As surpresas do dia
 

A gente acorda e não sabe as surpresas que o dia nos prepara. E isso é o encanto e o desencanto da vida. É bom receber um abraço pela manhã, na verdade dois abraços, pois ela pediu para repetir: vinha eu descendo a rua quando do nada alguém me grita: Maria Olimpia, deixa eu lhe dar um abraço, minha professora querida! E eu claro, abri os braços, ninguém recusa um abraço, principalmente quando os olhos olham com olhar de sinceridade. E eu dei o abraço, tentando me lembrar onde e quando eu me tornara querida, mas sem conseguir. E ela pediu para repetir e repetimos porque depois de anos de terapia eu consegui finalmente me tornar uma abraçadeira de primeira linha. E com medo que perguntasse, lembra de mim, fessora, eu lhe disse a verdade que sentia, para distraí-la: Como você está bonita, menina! E ela, sabia que é disse bem simples – que nada, a beleza está nos olhos e quem tem beleza nos olhos vê tudo bonito. Como o Carnaval já passou e o Domingo de Páscoa também decidimos ao mesmo tempo parar com os confetes e seguir nossos caminhos e mais surpresas encontrei, ao fechar um negócio que há muito eu queria fechar:um contrato de publicidade com o melhor fotógrafo da cidade que produz um guia de negócios com empresas de fina estampa. Ou que ele torna fina com seu talento. E antes que ele acabasse de tentar me convencer eu lhe disse que podia parar de falar porque eu já sabia tudo a respeito de sua publicação e topava sim o negócio, em página dupla. E depois de longos papos, quando entre outras coisas fiquei sabendo que ele e a esposa estavam grávidos, antes de se despedir ele disse: Puxa, achei que a senhora fosse linha dura e que eu iria cortar miudinho para convencê-la, encontro uma pessoa simpática que sabe o que quer e resolve logo. E esses são os encantos da vida, as boas surpresas que nos são reservadas, mas existem também os desencantos e quando eles chegam  pesam tanto o coração que a gente precisa ficar pensando nas coisas boas para afastar a dor
Foi Fran, que trabalha lá em casa, quem me contou enquanto me ajudava a dar remédio para os meus pequenos: Deu no rádio hoje que um cachorro matou a dona dele. E aí, de alinhavo em alinhavo costurei precariamente a história contada pelo rádio, de uma mulher que foi morta pelo próprio cachorro, aqui mesmo em Lavras, mas sem que eu pudesse identificar nem um nem outro. Uma história anônima dói, mas a dor se torna insuportável quando os protagonistas passam a ter nome e endereço.

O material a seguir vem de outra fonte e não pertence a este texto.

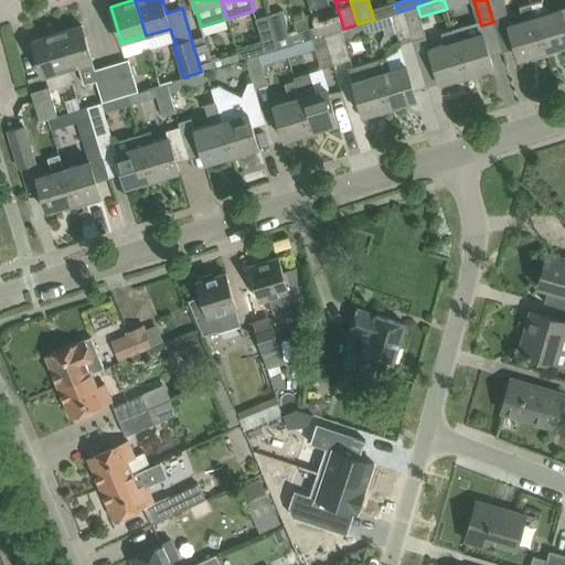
[(487,0),(493,22),(507,19),(501,0),(487,0)]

Foi Marilda minha irmã que afundou o punhal quando ao chegar à Padaria ela me perguntou: Soube o que aconteceu com M?
Agora a mulher tinha nome e sobrenome. Sem que fossemos amigas éramos conhecidas desde que cheguei aqui. Trabalhava em um banco em frente a nossa casa e mesmo depois que o banco se mudou continuamos a manter contato.  Era amiga de uma grande amiga minha, trabalhou com uma de minhas irmãs, tia de duas alunas muito queridas. Nem dois dias se passaram da última vez em que a vi e nos cumprimentamos amigavelmente. Agora ela está morta e quem a matou foi um cachorro que vivia com ela já há dez anos. E eu nem sei por quem estou mais triste, se por ela ou se pelo rottweiler que além de ter acabado com a vida dela, acabou com a própria destruindo anos de bons serviços.